### EXERCISE PROMPT
Look for "care" in each line of the records, and copy the lines that have it.
====== PROVIDED RECORDS ======
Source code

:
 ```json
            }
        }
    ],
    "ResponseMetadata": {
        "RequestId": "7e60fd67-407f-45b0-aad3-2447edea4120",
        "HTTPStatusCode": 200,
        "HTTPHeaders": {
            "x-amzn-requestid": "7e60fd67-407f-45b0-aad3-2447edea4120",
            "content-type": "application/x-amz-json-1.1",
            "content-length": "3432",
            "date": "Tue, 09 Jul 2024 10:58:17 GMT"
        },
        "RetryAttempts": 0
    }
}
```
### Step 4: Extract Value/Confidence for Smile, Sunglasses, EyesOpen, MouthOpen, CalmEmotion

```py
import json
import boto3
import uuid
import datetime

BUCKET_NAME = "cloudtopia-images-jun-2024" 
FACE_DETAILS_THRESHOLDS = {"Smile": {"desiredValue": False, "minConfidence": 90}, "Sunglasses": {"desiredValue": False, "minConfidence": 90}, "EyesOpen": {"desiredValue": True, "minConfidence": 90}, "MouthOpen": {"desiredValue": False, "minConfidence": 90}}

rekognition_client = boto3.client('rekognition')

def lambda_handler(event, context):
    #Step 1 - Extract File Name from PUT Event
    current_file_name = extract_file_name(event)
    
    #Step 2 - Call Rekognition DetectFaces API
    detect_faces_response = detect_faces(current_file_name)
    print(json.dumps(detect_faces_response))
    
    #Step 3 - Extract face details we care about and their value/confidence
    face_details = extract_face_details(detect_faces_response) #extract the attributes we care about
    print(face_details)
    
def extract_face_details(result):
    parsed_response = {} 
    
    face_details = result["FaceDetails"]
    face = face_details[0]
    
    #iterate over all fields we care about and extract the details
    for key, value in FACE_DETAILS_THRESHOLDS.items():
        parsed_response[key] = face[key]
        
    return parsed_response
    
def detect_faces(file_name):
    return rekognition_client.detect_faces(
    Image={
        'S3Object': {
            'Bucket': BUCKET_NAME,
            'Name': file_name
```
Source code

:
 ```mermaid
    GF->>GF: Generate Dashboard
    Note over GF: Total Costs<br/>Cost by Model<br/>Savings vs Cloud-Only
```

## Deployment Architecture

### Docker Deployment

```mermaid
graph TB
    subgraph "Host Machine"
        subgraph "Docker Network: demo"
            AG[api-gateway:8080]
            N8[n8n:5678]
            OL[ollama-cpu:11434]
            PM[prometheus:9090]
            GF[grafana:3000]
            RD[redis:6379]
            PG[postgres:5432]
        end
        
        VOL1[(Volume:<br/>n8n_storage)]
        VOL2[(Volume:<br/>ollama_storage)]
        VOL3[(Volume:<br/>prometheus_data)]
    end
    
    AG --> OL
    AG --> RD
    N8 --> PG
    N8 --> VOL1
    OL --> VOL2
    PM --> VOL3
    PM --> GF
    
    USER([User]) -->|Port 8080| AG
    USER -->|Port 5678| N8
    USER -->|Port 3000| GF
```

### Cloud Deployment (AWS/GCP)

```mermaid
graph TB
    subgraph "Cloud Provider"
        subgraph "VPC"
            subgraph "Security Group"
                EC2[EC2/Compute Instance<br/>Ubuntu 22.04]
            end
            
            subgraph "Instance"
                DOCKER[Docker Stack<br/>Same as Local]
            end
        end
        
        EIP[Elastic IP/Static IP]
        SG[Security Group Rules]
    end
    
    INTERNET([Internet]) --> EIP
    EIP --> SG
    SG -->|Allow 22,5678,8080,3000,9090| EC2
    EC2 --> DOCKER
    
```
======
### TASK ANSWER
    #Step 3 - Extract face details we care about and their value/confidence
    face_details = extract_face_details(detect_faces_response) #extract the attributes we care about
    #iterate over all fields we care about and extract the details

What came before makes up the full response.